La passione del gioco esclude il ricorso al sacrificio. Si può perdere, pagare, subire la lesse, passare un brutto quarto d’ora; è la logica del gioco, non la logica di una Causa, non la logica del sacrificio. Quando appare la no­zione di sacrificio, il gioco si sacralizza, le sue regole di­ventano dei riti. Nel gioco, le regole sono date insieme al modo di cambiarle e di giocare con esse.

Nel sacro, al contrario, il rituale non si lascia giocare, bisogna spezzarlo, trasgredire la proibizione (ma profa­nare un’ostia è ancora un modo di rendere omaggio alla Chiesa). Solo il gioco desacralizza, solo esso si apre a una libertà senza limiti. Esso è il principio del rovesciamento (détournement), la libertà di cambiare il senso di tutto ciò che serve il potere; la libertà, per esempio, di trasformare la cattedrale di Chartres in lunapark, in labirinto, in poli­gono di tiro, in paesaggio onirico…

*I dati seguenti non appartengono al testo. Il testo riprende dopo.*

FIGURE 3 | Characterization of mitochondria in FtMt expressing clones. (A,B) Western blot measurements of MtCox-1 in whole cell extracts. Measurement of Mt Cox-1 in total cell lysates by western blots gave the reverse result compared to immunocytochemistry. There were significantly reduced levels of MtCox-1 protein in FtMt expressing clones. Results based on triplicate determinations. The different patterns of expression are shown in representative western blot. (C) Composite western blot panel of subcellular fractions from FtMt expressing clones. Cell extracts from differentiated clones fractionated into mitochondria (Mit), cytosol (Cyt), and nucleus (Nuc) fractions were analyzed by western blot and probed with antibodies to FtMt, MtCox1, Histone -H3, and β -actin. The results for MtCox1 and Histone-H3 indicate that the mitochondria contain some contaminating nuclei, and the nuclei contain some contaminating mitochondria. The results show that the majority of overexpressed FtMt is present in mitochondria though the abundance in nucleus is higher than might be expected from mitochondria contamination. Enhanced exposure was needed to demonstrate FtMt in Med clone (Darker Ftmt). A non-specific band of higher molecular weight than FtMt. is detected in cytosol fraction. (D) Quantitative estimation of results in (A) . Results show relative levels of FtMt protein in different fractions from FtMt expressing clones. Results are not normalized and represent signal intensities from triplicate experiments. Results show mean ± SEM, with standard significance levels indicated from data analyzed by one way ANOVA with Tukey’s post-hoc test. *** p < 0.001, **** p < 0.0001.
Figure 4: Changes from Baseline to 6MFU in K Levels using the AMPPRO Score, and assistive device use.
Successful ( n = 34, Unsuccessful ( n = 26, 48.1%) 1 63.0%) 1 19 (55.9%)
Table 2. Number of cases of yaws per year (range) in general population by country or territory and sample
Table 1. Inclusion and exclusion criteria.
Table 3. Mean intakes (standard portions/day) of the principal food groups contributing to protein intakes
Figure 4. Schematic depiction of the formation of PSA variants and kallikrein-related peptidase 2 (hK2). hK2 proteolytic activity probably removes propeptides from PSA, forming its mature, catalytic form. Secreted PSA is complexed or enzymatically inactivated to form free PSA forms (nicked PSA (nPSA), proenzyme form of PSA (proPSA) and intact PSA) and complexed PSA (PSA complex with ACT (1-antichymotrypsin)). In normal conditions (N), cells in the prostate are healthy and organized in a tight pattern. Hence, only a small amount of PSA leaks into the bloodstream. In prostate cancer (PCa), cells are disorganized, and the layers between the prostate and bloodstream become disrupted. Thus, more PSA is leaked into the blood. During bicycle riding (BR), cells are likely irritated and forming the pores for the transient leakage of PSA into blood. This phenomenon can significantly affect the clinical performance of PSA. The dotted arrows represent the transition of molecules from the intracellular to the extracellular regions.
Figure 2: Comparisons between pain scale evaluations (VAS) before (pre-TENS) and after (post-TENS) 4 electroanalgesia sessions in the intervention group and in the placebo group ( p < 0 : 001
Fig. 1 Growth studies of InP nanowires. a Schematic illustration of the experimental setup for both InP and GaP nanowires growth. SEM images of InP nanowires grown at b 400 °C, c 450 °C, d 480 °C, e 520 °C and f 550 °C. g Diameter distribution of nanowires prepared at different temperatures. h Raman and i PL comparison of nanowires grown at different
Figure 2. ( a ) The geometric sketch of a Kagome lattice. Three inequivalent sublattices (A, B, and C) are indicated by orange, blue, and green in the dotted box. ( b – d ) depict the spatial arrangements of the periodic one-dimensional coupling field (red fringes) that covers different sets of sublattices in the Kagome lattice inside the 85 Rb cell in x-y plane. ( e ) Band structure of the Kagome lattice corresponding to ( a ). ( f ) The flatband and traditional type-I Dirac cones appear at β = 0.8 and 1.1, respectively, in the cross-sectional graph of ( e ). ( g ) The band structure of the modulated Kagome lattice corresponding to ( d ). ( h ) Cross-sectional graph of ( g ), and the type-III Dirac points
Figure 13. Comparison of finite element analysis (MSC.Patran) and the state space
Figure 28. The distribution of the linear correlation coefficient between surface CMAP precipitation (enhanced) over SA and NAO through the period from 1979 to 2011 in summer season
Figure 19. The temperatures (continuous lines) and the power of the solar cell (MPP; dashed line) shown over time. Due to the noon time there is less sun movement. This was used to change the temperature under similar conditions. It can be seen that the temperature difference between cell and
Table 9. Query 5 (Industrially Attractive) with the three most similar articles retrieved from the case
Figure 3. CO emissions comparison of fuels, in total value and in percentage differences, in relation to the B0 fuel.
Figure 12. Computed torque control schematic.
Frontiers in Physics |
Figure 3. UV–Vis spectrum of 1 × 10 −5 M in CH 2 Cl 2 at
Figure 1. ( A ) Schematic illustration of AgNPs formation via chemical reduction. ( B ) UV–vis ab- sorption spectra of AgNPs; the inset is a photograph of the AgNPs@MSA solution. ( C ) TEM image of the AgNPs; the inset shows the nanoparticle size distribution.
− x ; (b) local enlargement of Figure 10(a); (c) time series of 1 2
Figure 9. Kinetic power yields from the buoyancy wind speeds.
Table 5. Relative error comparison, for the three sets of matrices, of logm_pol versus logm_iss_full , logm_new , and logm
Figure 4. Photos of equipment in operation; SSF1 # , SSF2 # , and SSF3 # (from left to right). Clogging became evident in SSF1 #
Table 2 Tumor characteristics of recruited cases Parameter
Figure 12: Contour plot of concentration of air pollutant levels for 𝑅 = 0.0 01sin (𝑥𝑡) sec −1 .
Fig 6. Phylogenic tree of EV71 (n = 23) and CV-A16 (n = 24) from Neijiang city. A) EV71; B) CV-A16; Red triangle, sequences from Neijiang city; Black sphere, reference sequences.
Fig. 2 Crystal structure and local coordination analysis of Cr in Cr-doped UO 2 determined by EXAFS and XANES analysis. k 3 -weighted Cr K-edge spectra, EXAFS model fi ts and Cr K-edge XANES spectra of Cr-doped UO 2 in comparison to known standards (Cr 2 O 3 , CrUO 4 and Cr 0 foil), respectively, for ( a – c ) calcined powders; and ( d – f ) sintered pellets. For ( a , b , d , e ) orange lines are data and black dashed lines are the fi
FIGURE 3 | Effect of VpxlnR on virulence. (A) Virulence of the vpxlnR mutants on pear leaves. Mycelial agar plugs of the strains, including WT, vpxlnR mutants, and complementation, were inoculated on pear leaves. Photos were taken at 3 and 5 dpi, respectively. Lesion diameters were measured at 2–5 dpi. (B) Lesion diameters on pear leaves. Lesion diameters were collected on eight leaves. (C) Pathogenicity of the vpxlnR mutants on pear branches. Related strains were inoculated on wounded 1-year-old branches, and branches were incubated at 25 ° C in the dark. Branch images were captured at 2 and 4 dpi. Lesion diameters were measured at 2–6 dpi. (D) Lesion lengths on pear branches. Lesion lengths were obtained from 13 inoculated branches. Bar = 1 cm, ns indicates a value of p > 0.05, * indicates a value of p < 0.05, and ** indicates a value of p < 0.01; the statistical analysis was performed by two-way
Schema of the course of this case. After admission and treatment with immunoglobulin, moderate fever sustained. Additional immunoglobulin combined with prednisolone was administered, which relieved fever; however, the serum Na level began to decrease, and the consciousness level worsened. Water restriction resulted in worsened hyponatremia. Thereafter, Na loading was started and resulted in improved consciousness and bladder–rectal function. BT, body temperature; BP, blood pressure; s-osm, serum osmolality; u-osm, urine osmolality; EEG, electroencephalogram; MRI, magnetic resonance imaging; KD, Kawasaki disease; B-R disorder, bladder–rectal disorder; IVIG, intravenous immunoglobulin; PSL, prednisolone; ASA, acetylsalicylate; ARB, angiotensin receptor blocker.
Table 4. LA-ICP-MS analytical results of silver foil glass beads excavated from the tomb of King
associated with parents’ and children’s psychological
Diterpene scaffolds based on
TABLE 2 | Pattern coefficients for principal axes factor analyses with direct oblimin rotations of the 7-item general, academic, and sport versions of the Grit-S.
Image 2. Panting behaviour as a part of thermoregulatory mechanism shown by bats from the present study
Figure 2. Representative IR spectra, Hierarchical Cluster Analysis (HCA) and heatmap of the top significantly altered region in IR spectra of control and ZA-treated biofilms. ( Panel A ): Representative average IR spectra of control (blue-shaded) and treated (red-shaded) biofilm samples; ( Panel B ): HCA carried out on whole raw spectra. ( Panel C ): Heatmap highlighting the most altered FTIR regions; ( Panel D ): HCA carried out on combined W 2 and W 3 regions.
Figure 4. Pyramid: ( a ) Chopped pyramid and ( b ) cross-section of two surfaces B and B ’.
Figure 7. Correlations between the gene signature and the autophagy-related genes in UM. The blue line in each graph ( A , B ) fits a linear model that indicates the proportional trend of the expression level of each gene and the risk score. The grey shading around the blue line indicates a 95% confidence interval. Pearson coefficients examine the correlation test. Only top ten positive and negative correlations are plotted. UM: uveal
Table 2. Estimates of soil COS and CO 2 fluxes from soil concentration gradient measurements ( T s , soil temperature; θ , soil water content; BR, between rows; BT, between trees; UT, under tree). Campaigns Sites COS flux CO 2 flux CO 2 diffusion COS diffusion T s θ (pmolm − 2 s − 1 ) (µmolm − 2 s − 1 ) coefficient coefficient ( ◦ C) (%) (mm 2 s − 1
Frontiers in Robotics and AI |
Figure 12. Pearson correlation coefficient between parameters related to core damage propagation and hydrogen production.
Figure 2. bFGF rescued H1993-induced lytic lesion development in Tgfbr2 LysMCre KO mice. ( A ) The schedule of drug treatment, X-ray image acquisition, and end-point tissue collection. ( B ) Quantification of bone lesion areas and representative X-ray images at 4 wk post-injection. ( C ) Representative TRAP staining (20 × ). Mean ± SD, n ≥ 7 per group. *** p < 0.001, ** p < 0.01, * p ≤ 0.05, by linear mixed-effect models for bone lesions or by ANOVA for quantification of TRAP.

In un gruppo imperniato sulla passione del gioco, gli impegni e i lavori noiosi potranno per esempio essere ri­partiti come penalità, in conseguenza di un errore o di una sconfitta. O, più semplicemente, riempiranno i tempi morti, una sorta di riposo attivo; il che, per contrasto, ren­derebbe la ripresa del gioco più eccitante. La costruzione di situazioni dovrà necessariamente fondarsi sulla dialet­tica della presenza e dell’assenza, della ricchezza e della povertà del piacere e del dispiacere, dove l’intensità di un tono stimola l’intensità dell’altro.

D’altra parte, le tecniche usate nel contesto del sacri­ficio e della costrizione perdono molta della loro efficacia. Il loro valore strumentale è infatti annullato dalla loro funzione repressiva; e la creatività oppressa diminuisce il rendimento delle macchine oppressive. Solo l’attrazio­ne ludica garantisce un lavoro non alienante, un lavoro produttivo.

Il ruolo nel gioco non può concepirsi senza un gioco sul ruolo. Il ruolo spettacolare esige un’adesione; il ruolo ludico, al contrario, postula una distanza, una prospet­tiva dalla quale ci si scopre liberi e in gioco, alla manie­ra degli attori navigati che, nell’intermezzo fra due scene drammatiche, si scambiano delle battute scherzose. L’or­ganizzazione spettacolare non resiste a questo tipo di com­portamento. I Fratelli Marx hanno mostrato che cosa può diventare un ruolo quando il gioco prende il sopravvento. Purtroppo il loro è ancora un esempio recuperato, in que­sto caso dal cinema. Che cosa ne sarebbe di un gioco sui ruoli che avesse il proprio epicentro nella vita reale?

Se c’è chi entra nel gioco con un ruolo fisso, un ruolo serio, o costui è perduto, o corrompe il gioco. È il caso del provocatore. Il provocatore è uno specialista del gio­co collettivo. Ne possiede la tecnica ma non la dialettica.

Forse potrebbe anche essere in grado di tradurre le aspi­razioni del gruppo in maniera offensiva – il provocatore spinge sempre all’attacco – se non fosse per il fatto che, non essendo altro il suo tormento che quello di difendere il proprio ruolo, la propria missione, egli è per ciò stesso incapace di difendere l’interesse del gruppo. Questa incoe­renza fra l’offensivo e il difensivo prima o poi smaschera il provocatore, è causa della sua triste fine. Qual è il miglior provocatore? Il direttore di gioco che è diventato un capo.

Solo la passione del gioco è tale da poter fondare una comunità i cui interessi sono identici a quelli dell’indivi­duo. A differenza del provocatore, il traditore sorge spon­taneamente in un gruppo rivoluzionario. Egli appare ogni volta che la passione del gioco è scomparsa e che, al tempo stesso, il progetto di partecipazione è stato falsificato. Il traditore è un uomo che, non riuscendo a realizzarsi autenticamente nella forma di partecipazione che gli viene proposta, decide di «giocare» contro una tale partecipa­zione, non per correggerla, ma per distruggerla. Il tradi­tore è la malattia senile dei gruppi rivoluzionari. Tradire il gioco è il primo tradimento, quello che pone le basi per tutti gli altri.

Infine, generando la coscienza della soggettività radi­cale, il progetto di partecipazione accresce la trasparenza dei rapporti umani. Il gioco insurrezionale è inseparabile dalla comunicazione.